**THE DATA:**
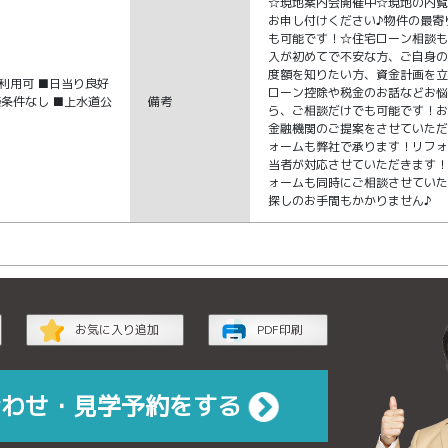
☆現地案内会開催中☆現地の内
お申し付けください♪物件の最寄
も可能です！☆住宅ローン相談
入が初めてで不安な方、ご自身
度額を知りたい方、資金計画を
利用可 ■日当り良好
ローン控除や税金のお話などお
築条件なし ■上水道公
備考
ら、ご相談だけでも可能です！
金融機関のご提案をさせていた
ォームも弊社で承ります！リフ
当者が対応させていただきます
ォームも同時にご相談させてい
探しのお手間もかかりません♪
お気に入り追加
PDF印刷
合わせ・見学予約をする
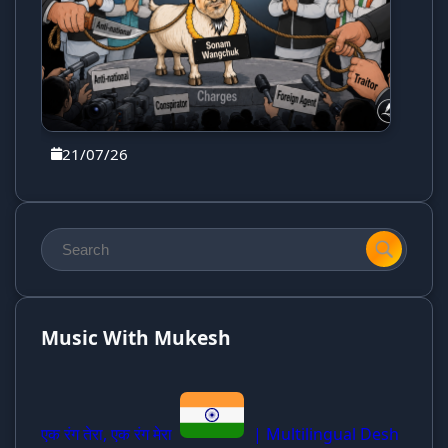
21/07/26
Music With Mukesh
एक रंग तेरा, एक रंग मेरा
| Multilingual Desh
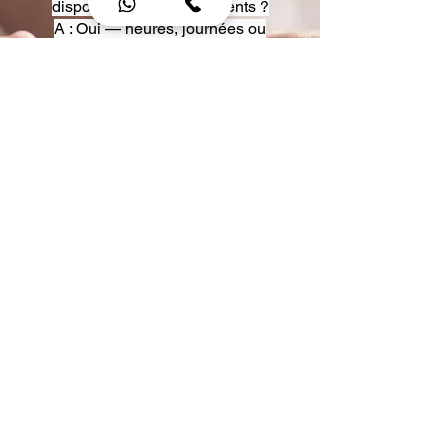
disposition pour événements ?
A : Oui — heures, journées ou
multi-jours, avec véhicules
adaptés (Classe S, Classe V,
van).
Q : Acceptez-vous des contrats
entreprise ou agences ?
A : Oui — nous proposons des
tarifs pro et des formules de
partenariat.
Q : Puis-je demander un véhicule
précis ?
A : Oui — réservez votre type de
véhicule lors de la demande
(Classe S, Classe V, van).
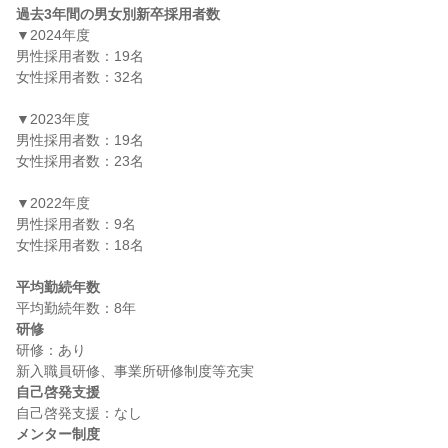
過去3年間の男女別新卒採用者数
▼2024年度

男性採用者数：19名

女性採用者数：32名

▼2023年度

男性採用者数：19名

女性採用者数：23名

▼2022年度

男性採用者数：9名

女性採用者数：18名

平均勤続年数
研修
研修：あり

自己啓発支援
メンター制度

**WHAT THE EXERCISE ASKS:**
Copy all of the entries verbatim, leaving out any pictures they contain.

**RESULT FOR THIS EXERCISE:**
☆現地案内会開催中☆現地の内
お申し付けください♪物件の最寄
も可能です！☆住宅ローン相談
入が初めてで不安な方、ご自身
度額を知りたい方、資金計画を
利用可 ■日当り良好
ローン控除や税金のお話などお
築条件なし ■上水道公
備考
ら、ご相談だけでも可能です！
金融機関のご提案をさせていた
ォームも弊社で承ります！リフ
当者が対応させていただきます
ォームも同時にご相談させてい
探しのお手間もかかりません♪
お気に入り追加
PDF印刷
合わせ・見学予約をする
21/07/26
Music With Mukesh
एक रंग तेरा, एक रंग मेरा
| Multilingual Desh
disposition pour événements ?
A : Oui — heures, journées ou
multi-jours, avec véhicules
adaptés (Classe S, Classe V,
van).
Q : Acceptez-vous des contrats
entreprise ou agences ?
A : Oui — nous proposons des
tarifs pro et des formules de
partenariat.
Q : Puis-je demander un véhicule
précis ?
A : Oui — réservez votre type de
véhicule lors de la demande
(Classe S, Classe V, van).
過去3年間の男女別新卒採用者数
▼2024年度

男性採用者数：19名

女性採用者数：32名

▼2023年度

男性採用者数：19名

女性採用者数：23名

▼2022年度

男性採用者数：9名

女性採用者数：18名

平均勤続年数
研修
研修：あり

自己啓発支援
メンター制度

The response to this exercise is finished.